> Passage shown
• • • • • • •
About the Liberty Mutual/SADD Teen Driving Partnership

Since 1991, Liberty Mutual and SADD have collaborated on research and responsible solutions to keep families safe behind the wheel.  In addition to the Family Driving Ground Rules agreement, www.LibertyMutualTeenDriving.com also features helpful resources, such as a customizable Family Ground Rules driving agreement that provides a framework for parents and teens to set and agree to specific rules around key safe driving issues such as speeding, the number of passengers in the car, cell phone usage, texting while driving and curfews. 

Additional features of the site include tips on how parents and teens can openly talk about driving distractions and alcohol and drug use; video demonstrations of safe driving techniques; state-by-state teen driving laws; individual car safety scores; tips on buying and caring for a car; and an exclusive 50 percent discount for teens to take the National Safety Council's online Defensive Driving Course.

Liberty Mutual is a national sponsor of Oprah’s "No Phone Zone" campaign to put an end to distracted driving.  Friday’s "No Phone Zone" Day includes a live broadcast of "The Oprah Winfrey Show" dedicated to the issue of distracted driving, and viewing rallies in markets across the country in conjunction with leading national safety organizations, including SADD.  The markets include Atlanta, Boston, Detroit, Los Angeles, and Washington, D.C.  For more information, go to www.oprah.com/nophonezone.

Press Contacts

Liberty Mutual   
Glenn Greenberg                           
617-574-5874   
glenn.greenberg@libertymutual.com                

SADD
Deborah Burke Henderson
508-481-3568
dbhenderson@sadd.org

About the Survey

Liberty Mutual and SADD commissioned ORC Guideline to conduct a qualitative and quantitative survey to measure teen driving attitudes and behaviors.  The study was initiated with a series of five focus groups held in Boston, Denver and Minneapolis in April 2009.  The study also involved surveying a total of 2,531 teens in eleventh and twelfth grades from 25 randomly recruited high schools across the country in the fall of 2009.  These findings can be interpreted with a 95 percent confidence interval with an error margin of +/- 1.7 percent.
• • • • • • •
> Records shown
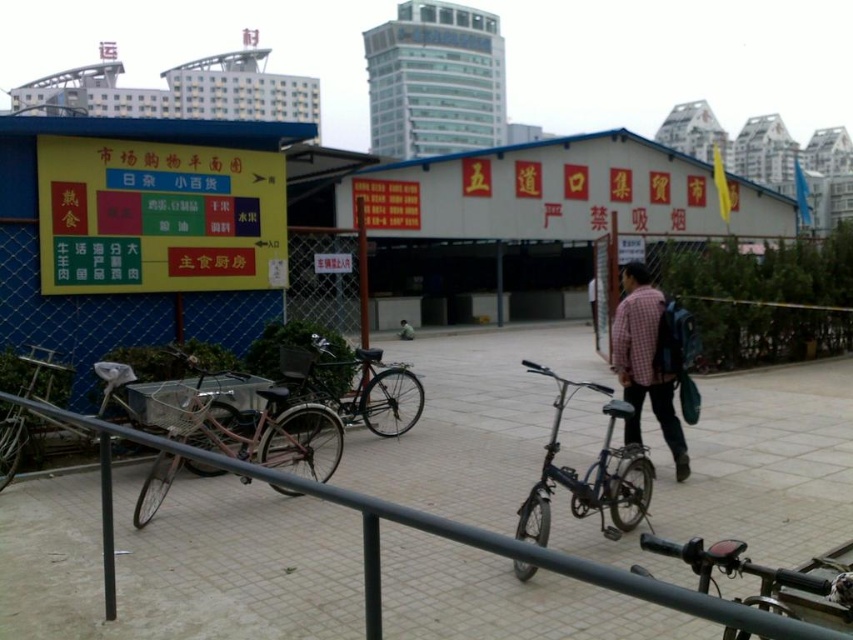
Is blue metallic bicycle at center above plaid shirt at center?

No, blue metallic bicycle at center is not above plaid shirt at center.

Between blue metallic bicycle at center and plaid shirt at center, which one is positioned lower?

Positioned lower is blue metallic bicycle at center.

Measure the distance between point [544,365] and camera.

Point [544,365] is 13.71 meters away from camera.

Find the location of a particular element. Image resolution: width=853 pixels, height=640 pixels. blue metallic bicycle at center is located at coordinates (587, 474).

The height and width of the screenshot is (640, 853). Describe the element at coordinates (587, 474) in the screenshot. I see `blue metallic bicycle at center` at that location.

Measure the distance between blue metallic bicycle at center and camera.

blue metallic bicycle at center is 13.65 feet away from camera.

Find the location of `blue metallic bicycle at center`. blue metallic bicycle at center is located at coordinates (587, 474).

From the picture: Can you confirm if gray concrete pavement at center is smaller than shiny black bicycle at center?

No.

Does gray concrete pavement at center have a greater height compared to shiny black bicycle at center?

No.

Between point (402, 605) and point (323, 355), which one is positioned behind?

Point (323, 355)

Locate an element on the screen. Image resolution: width=853 pixels, height=640 pixels. gray concrete pavement at center is located at coordinates (178, 563).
• • • • • • •
> What this exercise asks
1. Please transcribe the part of the passage on the Liberty Mutual and SADD teen driving partnership, starting with "About the Liberty" and going on through "driving and curfews.".
2. In the teen driving partnership passage, render this sentence in Spanish: "The study was initiated with a series of five focus groups held in Boston, Denver and Minneapolis in April 2009."
3. Resume the passage on the Liberty Mutual and SADD teen driving partnership, beginning right after its last sentence.
None of the data is needed here.

> Task-by-task outputs
1.
About the Liberty Mutual/SADD Teen Driving Partnership

Since 1991, Liberty Mutual and SADD have collaborated on research and responsible solutions to keep families safe behind the wheel.  In addition to the Family Driving Ground Rules agreement, www.LibertyMutualTeenDriving.com also features helpful resources, such as a customizable Family Ground Rules driving agreement that provides a framework for parents and teens to set and agree to specific rules around key safe driving issues such as speeding, the number of passengers in the car, cell phone usage, texting while driving and curfews.

2. El estudio se inició con una serie de cinco grupos focales realizados en Boston, Denver y Minneapolis en abril de 2009.

3.
About Liberty Mutual Group

"Helping people live safer, more secure lives" since 1912, Boston-based Liberty Mutual Group (www.LibertyMutualGroup.com) is a diversified global insurer and fifth-largest property and casualty insurer in the U.S. based on 2008 direct written premium.  Liberty Mutual Group ranks 71st on the Fortune 500 list of largest U.S. corporations, based on 2009 revenue.  The company has over 45,000 employees located in more than 900 offices throughout the world.

The eighth-largest auto and home insurer in the U.S., Liberty Mutual (www.LibertyMutual.com) sells full lines of coverage for automobile, homeowners, valuable possessions, personal liability, and individual life insurance.  The company is an industry leader in affinity partnerships, offering car and home insurance to employees and members of more than 12,000 companies, credit unions, professional associations and alumni groups.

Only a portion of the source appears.